Another barrier to widespread commercial use of GaAs-based ICs was their high power consumption. Unlike silicon ICs, which consume power only while performing processing tasks, GaAs ICs consume power even when they are not in operation. The use of GaAs as a substrate for ICs had been pioneered for military applications, namely in microproccessors for supercomputing. Military users were willing and able to pay the considerable premium for GaAs-based chips in return for superior processing speed. Commercial users, however, saw the high power requirements as an unacceptable obstacle.
The high power requirements placed limits on the exploitation of the inherent speed advantage of GaAs. More wiring was needed to transmit more power to the chip, crowding out the wiring needed to transmit the input and output signals; thus fewer transistors could fit on the same chip. So constrained, GaAs technology had to employ several chips to equal the capacity of a single silicon chip, causing much of the speed advantage of GaAs to be lost in the time delays between chips.

◇ ◇ ◇ ◇ ◇

§ Short problem 1:
Translate into Spanish this sentence from the GaAs passage: "Military users were willing and able to pay the considerable premium for GaAs-based chips in return for superior processing speed."
§ Short problem 2:
Summarize the GaAs passage in two sentences.

◇ ◇ ◇ ◇ ◇

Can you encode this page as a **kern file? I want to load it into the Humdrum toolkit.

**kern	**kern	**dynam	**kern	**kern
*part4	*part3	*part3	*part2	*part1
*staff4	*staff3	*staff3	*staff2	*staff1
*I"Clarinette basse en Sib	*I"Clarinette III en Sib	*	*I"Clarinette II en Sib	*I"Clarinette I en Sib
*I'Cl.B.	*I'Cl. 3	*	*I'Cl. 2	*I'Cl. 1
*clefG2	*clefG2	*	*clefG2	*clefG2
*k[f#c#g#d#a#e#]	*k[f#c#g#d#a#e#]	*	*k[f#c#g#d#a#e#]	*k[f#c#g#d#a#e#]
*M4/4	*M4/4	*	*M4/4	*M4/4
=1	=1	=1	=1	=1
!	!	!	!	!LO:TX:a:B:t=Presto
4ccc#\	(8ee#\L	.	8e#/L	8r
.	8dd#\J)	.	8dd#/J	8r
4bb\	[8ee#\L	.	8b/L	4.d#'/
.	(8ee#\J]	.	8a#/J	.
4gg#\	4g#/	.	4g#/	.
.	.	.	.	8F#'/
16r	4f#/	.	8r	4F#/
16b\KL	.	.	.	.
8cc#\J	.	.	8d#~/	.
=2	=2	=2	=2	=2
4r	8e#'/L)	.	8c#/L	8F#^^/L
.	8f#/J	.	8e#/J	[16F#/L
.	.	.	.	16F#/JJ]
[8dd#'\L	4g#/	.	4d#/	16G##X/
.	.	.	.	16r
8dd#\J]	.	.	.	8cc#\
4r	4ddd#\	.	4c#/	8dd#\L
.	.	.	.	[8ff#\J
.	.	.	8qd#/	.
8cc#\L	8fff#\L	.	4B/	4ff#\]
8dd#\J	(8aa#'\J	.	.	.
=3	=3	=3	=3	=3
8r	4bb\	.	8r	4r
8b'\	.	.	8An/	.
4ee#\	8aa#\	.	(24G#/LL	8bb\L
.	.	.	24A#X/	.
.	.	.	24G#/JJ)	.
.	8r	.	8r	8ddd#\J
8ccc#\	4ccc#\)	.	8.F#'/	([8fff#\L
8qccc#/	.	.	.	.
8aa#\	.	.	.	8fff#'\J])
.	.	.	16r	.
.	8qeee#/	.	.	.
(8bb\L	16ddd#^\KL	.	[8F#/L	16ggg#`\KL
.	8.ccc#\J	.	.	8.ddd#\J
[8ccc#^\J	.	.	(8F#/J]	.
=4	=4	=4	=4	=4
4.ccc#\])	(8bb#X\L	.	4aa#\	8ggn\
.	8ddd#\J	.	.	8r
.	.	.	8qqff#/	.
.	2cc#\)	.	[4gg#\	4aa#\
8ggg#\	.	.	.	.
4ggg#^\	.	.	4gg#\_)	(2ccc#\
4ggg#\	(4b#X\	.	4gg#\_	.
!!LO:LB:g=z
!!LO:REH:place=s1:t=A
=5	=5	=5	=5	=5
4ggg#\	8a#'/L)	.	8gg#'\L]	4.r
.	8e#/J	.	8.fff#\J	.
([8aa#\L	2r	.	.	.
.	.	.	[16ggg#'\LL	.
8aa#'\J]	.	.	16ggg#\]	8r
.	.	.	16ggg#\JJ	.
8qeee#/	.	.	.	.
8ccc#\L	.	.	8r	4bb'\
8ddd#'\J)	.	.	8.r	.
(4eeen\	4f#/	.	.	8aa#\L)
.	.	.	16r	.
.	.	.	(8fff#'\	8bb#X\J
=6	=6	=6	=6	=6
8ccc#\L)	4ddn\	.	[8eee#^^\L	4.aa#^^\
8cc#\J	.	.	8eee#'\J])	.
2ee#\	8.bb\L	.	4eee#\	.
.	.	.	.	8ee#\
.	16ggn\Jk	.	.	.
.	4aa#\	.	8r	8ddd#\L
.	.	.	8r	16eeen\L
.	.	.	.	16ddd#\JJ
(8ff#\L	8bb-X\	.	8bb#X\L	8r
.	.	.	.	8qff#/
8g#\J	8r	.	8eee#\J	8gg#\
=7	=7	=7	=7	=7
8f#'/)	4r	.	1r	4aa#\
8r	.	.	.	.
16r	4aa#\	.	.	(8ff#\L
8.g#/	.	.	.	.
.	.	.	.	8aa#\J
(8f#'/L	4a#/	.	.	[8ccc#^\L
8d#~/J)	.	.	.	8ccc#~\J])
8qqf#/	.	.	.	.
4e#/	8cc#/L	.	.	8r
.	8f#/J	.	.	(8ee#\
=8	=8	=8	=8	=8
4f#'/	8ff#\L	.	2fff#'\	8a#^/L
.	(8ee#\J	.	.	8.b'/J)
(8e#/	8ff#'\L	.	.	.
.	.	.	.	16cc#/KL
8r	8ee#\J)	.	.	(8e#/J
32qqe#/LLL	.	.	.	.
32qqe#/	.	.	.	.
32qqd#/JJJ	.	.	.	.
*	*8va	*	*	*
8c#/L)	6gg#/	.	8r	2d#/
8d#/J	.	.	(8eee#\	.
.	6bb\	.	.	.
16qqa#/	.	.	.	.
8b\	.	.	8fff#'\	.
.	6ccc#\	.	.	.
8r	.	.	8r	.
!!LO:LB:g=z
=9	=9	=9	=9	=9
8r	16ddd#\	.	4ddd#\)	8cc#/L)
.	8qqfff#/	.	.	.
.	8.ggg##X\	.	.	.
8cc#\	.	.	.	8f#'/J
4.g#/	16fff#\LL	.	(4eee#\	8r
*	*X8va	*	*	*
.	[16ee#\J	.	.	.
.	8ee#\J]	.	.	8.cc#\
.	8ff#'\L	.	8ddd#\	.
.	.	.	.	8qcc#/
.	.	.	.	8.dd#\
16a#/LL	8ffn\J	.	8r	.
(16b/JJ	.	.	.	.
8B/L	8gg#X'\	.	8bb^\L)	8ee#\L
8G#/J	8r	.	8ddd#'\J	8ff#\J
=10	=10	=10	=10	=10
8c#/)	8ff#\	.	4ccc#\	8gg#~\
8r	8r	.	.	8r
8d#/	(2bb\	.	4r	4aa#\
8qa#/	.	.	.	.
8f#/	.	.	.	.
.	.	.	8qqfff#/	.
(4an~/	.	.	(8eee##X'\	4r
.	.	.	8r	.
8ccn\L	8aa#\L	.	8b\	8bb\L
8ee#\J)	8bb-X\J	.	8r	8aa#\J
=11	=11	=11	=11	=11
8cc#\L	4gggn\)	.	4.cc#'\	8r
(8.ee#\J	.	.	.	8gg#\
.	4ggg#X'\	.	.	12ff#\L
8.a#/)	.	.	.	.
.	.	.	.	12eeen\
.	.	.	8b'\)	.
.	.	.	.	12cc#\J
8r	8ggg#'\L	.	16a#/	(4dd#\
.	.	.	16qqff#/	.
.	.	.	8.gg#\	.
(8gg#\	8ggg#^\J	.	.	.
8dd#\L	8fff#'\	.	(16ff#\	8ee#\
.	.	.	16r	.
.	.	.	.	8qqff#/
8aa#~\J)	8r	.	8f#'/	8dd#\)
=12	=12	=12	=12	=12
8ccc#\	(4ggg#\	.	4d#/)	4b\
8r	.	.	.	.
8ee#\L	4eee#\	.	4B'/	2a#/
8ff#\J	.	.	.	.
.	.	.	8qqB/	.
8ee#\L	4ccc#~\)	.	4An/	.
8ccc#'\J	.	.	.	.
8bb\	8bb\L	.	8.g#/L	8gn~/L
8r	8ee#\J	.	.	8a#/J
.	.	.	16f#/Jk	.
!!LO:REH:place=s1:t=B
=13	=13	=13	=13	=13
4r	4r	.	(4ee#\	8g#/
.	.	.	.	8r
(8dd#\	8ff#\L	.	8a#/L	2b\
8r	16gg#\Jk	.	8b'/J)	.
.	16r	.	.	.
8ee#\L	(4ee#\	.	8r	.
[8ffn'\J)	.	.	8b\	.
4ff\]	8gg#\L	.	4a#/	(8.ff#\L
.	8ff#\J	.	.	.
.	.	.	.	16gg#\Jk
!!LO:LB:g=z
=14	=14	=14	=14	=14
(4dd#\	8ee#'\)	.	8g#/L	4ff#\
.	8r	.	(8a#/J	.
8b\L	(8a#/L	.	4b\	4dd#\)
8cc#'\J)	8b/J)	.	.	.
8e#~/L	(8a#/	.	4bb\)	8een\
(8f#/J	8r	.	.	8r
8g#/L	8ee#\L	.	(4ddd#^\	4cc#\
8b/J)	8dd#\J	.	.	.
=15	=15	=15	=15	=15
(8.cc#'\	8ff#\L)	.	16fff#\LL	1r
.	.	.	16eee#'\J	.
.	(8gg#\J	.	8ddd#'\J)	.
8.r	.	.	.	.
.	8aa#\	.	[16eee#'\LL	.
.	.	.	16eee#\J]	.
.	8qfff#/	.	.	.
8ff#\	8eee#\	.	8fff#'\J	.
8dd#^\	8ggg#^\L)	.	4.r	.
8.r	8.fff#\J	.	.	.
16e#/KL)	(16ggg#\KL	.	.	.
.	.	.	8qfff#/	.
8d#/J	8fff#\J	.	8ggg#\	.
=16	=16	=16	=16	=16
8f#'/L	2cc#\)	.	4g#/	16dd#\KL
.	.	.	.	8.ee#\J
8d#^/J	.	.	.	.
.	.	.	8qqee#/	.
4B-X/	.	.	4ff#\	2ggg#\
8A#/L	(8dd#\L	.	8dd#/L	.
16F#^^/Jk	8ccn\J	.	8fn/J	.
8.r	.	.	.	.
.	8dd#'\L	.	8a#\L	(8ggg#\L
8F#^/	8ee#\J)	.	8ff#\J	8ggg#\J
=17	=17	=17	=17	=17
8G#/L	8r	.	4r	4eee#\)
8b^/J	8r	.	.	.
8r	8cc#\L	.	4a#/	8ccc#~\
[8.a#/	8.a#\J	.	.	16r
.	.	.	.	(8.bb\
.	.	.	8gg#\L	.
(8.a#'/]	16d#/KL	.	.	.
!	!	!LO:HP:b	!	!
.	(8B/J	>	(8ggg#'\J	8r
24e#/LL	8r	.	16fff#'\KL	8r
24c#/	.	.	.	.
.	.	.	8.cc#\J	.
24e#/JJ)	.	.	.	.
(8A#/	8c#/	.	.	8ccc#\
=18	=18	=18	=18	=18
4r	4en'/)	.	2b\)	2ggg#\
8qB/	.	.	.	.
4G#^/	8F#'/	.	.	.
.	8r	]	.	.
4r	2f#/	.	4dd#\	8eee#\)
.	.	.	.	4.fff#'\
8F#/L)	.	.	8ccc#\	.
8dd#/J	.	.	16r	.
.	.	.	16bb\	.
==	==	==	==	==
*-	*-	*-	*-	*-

◇ ◇ ◇ ◇ ◇

§ Full output 1:
Los usuarios militares estaban dispuestos a pagar, y podían hacerlo, la considerable prima por los chips basados en GaAs a cambio de una velocidad de procesamiento superior.

§ Full output 2:
High power consumption held back commercial use of GaAs-based ICs, because unlike silicon ICs they consume power even when not in operation, a cost military users paid for superior speed but commercial users found unacceptable. The extra wiring needed to deliver that power crowded out signal wiring and left room for fewer transistors, so several GaAs chips were needed to equal one silicon chip, and delays between them cost much of the speed advantage.